Which lines run from the one containing "Answer in list" through the end of the entries? Restate them word for word, and only those.

┌──

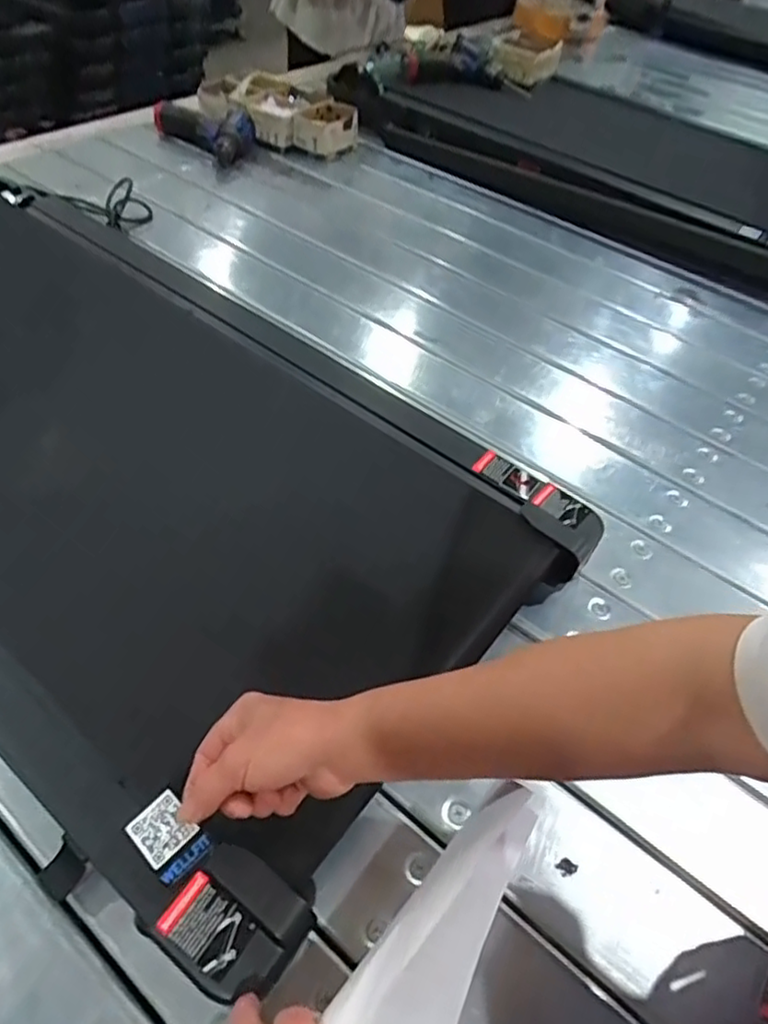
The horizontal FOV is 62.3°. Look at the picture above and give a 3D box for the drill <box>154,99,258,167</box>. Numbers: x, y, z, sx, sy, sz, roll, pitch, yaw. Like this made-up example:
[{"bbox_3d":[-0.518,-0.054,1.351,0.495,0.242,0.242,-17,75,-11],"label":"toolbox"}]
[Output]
[{"bbox_3d":[-0.355,-0.774,1.281,0.237,0.058,0.135,37,55,24],"label":"drill"}]

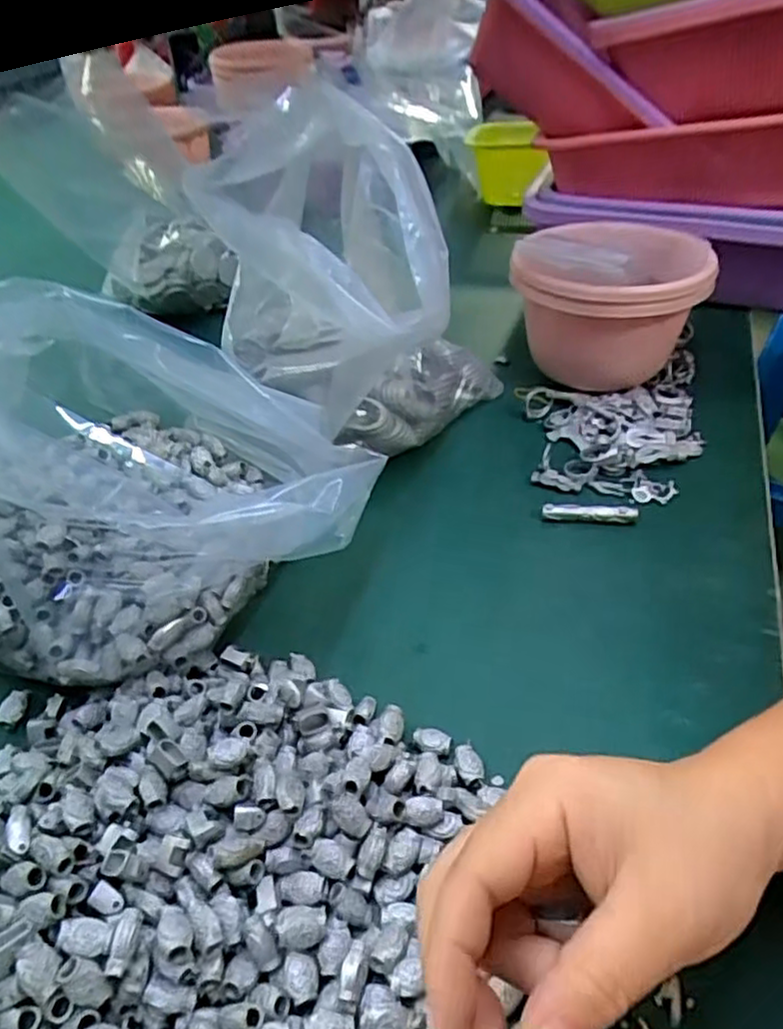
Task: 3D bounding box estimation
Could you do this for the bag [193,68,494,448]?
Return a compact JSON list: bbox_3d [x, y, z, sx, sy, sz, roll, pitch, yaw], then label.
[{"bbox_3d":[-0.028,-0.138,0.467,0.174,0.205,0.164,14,45,17],"label":"bag"}]

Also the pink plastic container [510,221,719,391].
[{"bbox_3d":[0.173,-0.164,0.538,0.134,0.111,0.138,19,46,22],"label":"pink plastic container"}]

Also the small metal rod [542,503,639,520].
[{"bbox_3d":[0.130,-0.001,0.450,0.059,0.011,0.007,5,43,8],"label":"small metal rod"}]

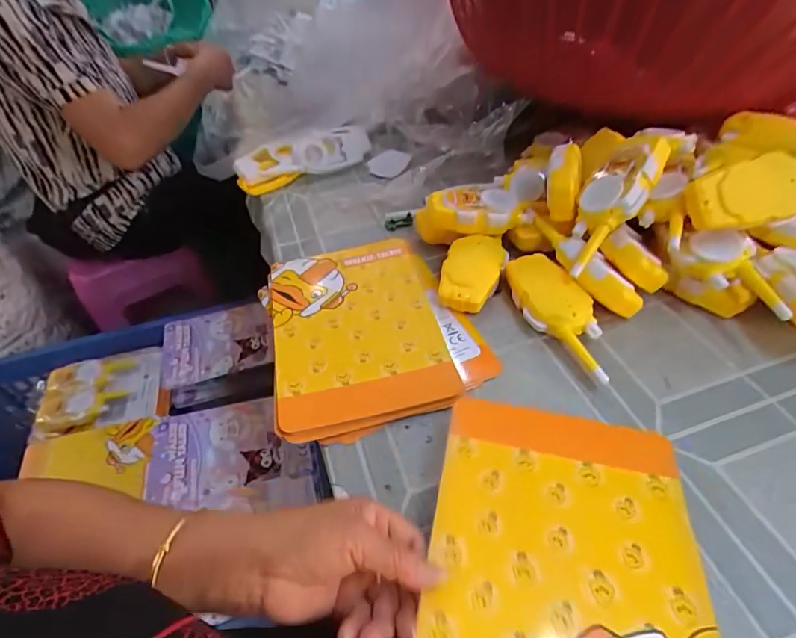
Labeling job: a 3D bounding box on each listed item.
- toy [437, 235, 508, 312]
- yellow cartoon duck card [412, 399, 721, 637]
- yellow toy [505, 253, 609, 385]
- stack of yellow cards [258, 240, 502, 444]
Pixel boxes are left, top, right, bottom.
[{"bbox_3d":[0.086,-0.053,0.506,0.065,0.035,0.101,12,49,14],"label":"toy"},{"bbox_3d":[0.103,0.162,0.272,0.168,0.009,0.242,9,43,9],"label":"yellow cartoon duck card"},{"bbox_3d":[0.165,-0.009,0.453,0.057,0.036,0.158,-25,51,-19],"label":"yellow toy"},{"bbox_3d":[-0.031,0.002,0.475,0.209,0.014,0.245,-14,48,-10],"label":"stack of yellow cards"}]

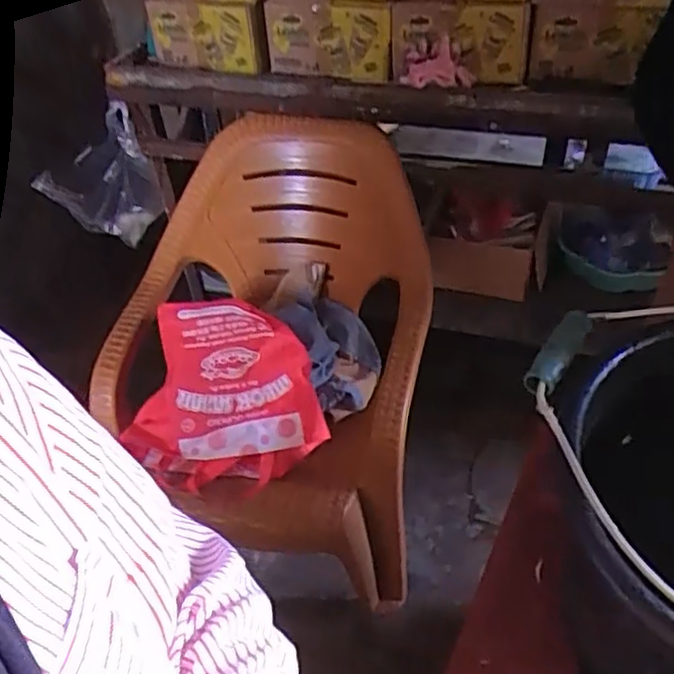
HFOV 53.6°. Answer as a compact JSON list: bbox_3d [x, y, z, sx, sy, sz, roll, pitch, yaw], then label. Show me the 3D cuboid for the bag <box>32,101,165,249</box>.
[{"bbox_3d":[-0.522,-0.328,1.498,0.223,0.342,0.156,-19,44,-12],"label":"bag"}]

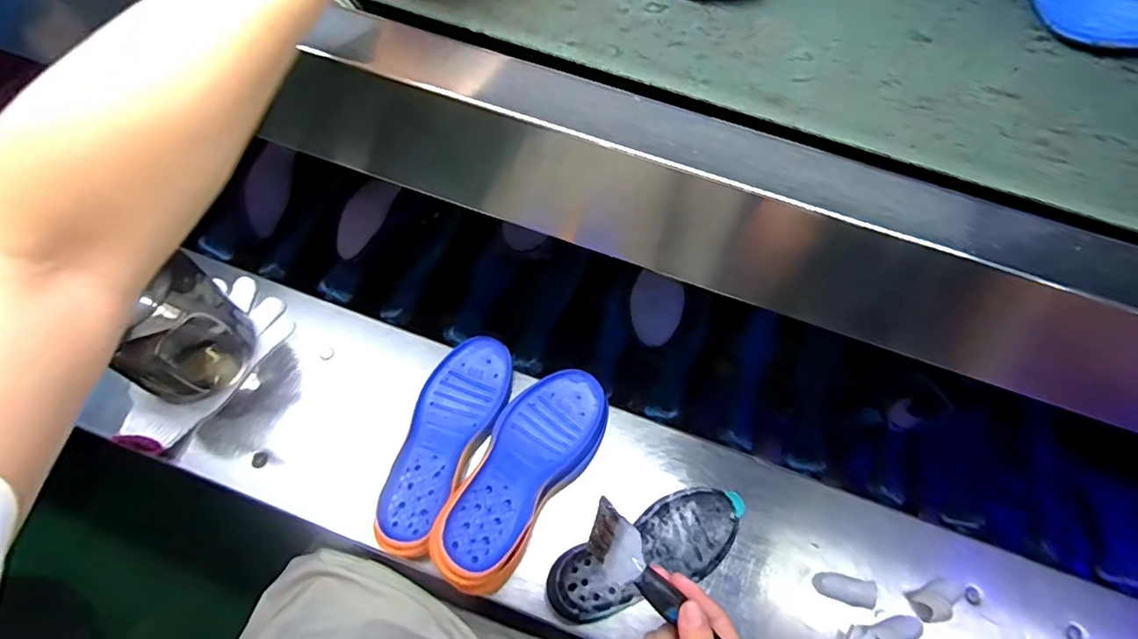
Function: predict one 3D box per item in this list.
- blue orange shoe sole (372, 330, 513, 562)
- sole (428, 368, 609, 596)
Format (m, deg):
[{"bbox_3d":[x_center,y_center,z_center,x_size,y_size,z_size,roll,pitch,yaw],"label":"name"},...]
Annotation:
[{"bbox_3d":[-0.133,0.126,0.587,0.084,0.028,0.236,18,64,6],"label":"blue orange shoe sole"},{"bbox_3d":[-0.046,0.152,0.557,0.096,0.058,0.237,31,66,12],"label":"sole"}]

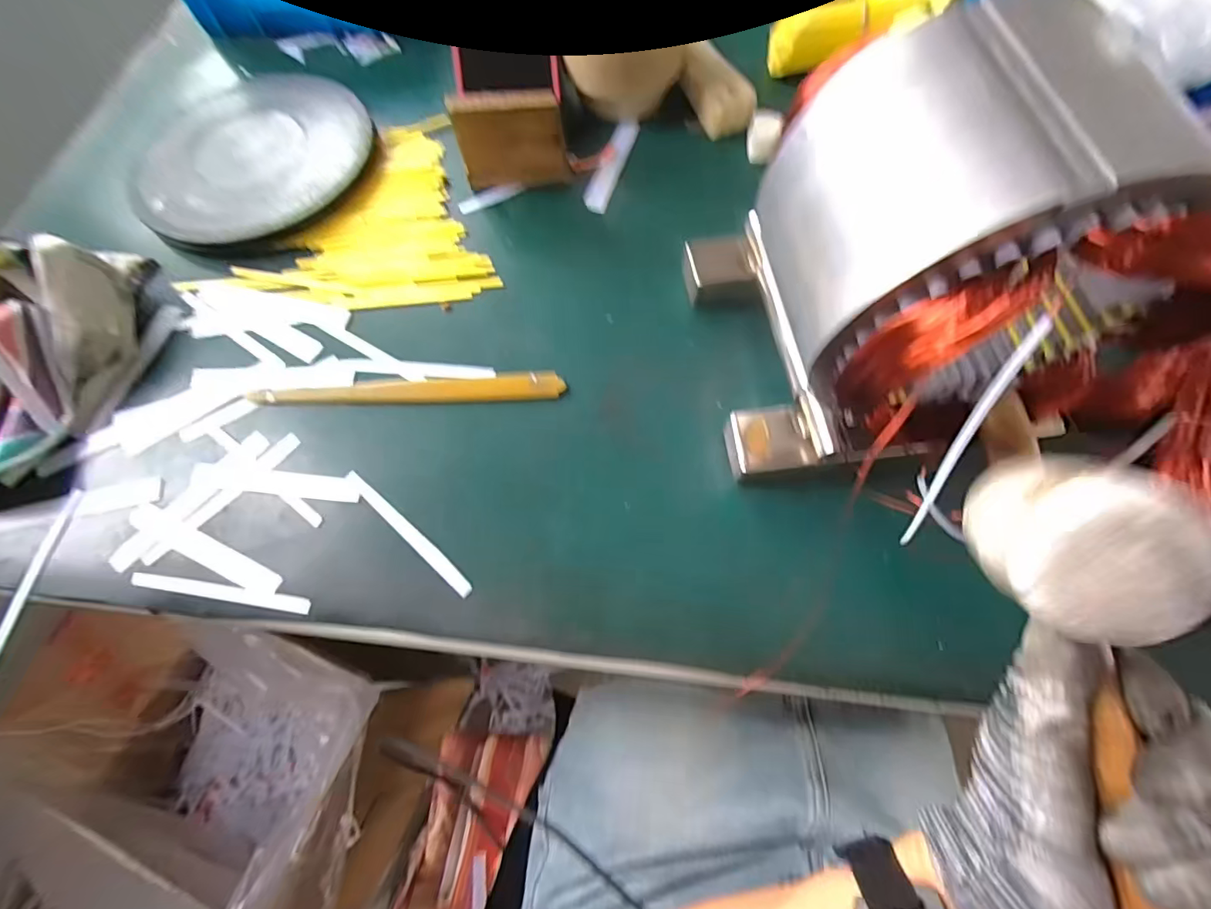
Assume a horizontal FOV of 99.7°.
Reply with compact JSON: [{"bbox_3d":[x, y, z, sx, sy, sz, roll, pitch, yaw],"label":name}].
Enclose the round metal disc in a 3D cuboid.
[{"bbox_3d":[-0.305,-0.259,0.442,0.206,0.025,0.193,0,68,1],"label":"round metal disc"}]

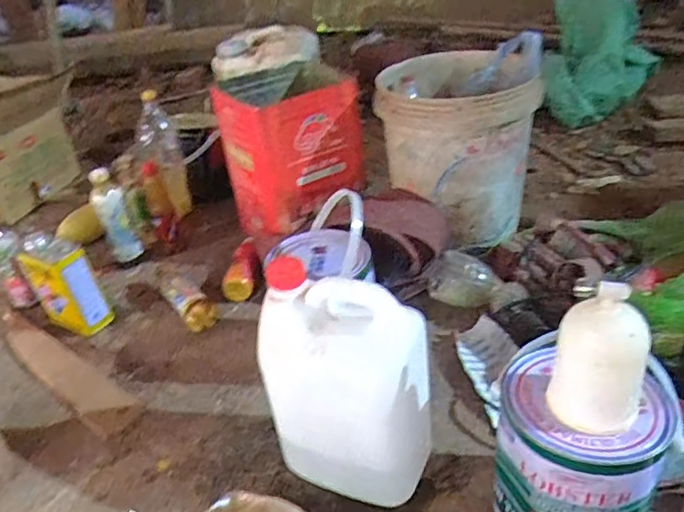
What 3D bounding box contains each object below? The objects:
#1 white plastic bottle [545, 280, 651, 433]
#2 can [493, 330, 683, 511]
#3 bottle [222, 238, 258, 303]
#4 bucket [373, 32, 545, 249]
[{"bbox_3d":[0.237,0.100,0.525,0.076,0.148,0.062,8,36,23],"label":"white plastic bottle"},{"bbox_3d":[0.247,0.230,0.609,0.169,0.198,0.143,15,39,30],"label":"can"},{"bbox_3d":[-0.206,0.021,1.178,0.073,0.057,0.179,-8,32,-3],"label":"bottle"},{"bbox_3d":[0.234,-0.243,1.164,0.287,0.344,0.351,2,34,15],"label":"bucket"}]

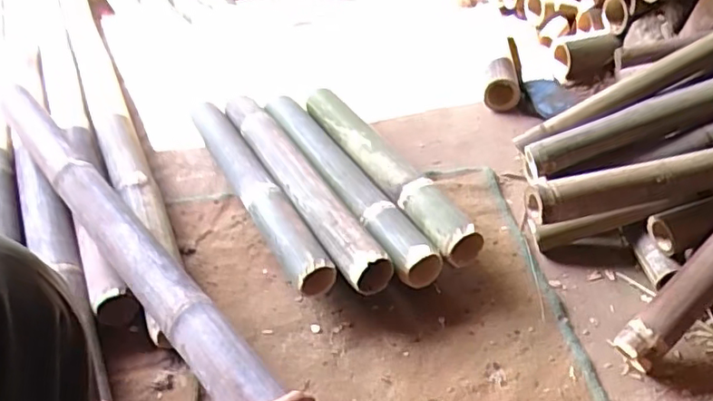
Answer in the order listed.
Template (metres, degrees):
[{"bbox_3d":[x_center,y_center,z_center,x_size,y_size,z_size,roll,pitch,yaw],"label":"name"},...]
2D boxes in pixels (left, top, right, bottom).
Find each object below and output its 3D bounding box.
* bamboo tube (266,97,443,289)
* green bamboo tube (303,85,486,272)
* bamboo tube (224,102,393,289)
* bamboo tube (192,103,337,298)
[{"bbox_3d":[-0.030,-0.042,0.996,0.075,0.059,0.516,-22,45,-21],"label":"bamboo tube"},{"bbox_3d":[0.038,-0.064,1.009,0.074,0.062,0.476,-21,44,-19],"label":"green bamboo tube"},{"bbox_3d":[-0.105,-0.040,0.979,0.073,0.054,0.523,-22,43,-20],"label":"bamboo tube"},{"bbox_3d":[-0.175,-0.027,0.972,0.062,0.062,0.499,-22,45,-21],"label":"bamboo tube"}]

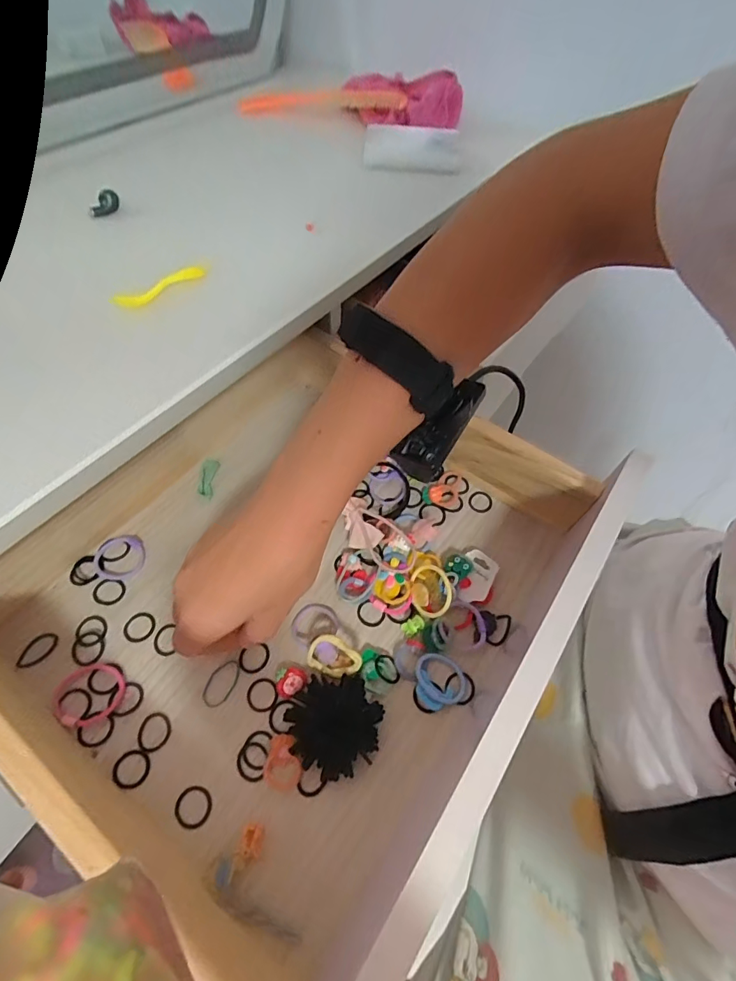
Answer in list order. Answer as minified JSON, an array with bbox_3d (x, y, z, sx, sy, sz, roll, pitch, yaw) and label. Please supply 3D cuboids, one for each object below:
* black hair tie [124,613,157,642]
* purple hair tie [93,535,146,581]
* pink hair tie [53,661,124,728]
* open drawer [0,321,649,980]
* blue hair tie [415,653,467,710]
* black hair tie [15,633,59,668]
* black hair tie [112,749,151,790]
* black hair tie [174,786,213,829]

└──

_Response:_
Answer in list order. Answer as minified JSON, an array with bbox_3d (x, y, z, sx, sy, sz, roll, pitch, yaw) and label. Please supply 3D cuboids, one for each object below:
* black hair tie [124,613,157,642]
* purple hair tie [93,535,146,581]
* pink hair tie [53,661,124,728]
* open drawer [0,321,649,980]
* blue hair tie [415,653,467,710]
* black hair tie [15,633,59,668]
* black hair tie [112,749,151,790]
* black hair tie [174,786,213,829]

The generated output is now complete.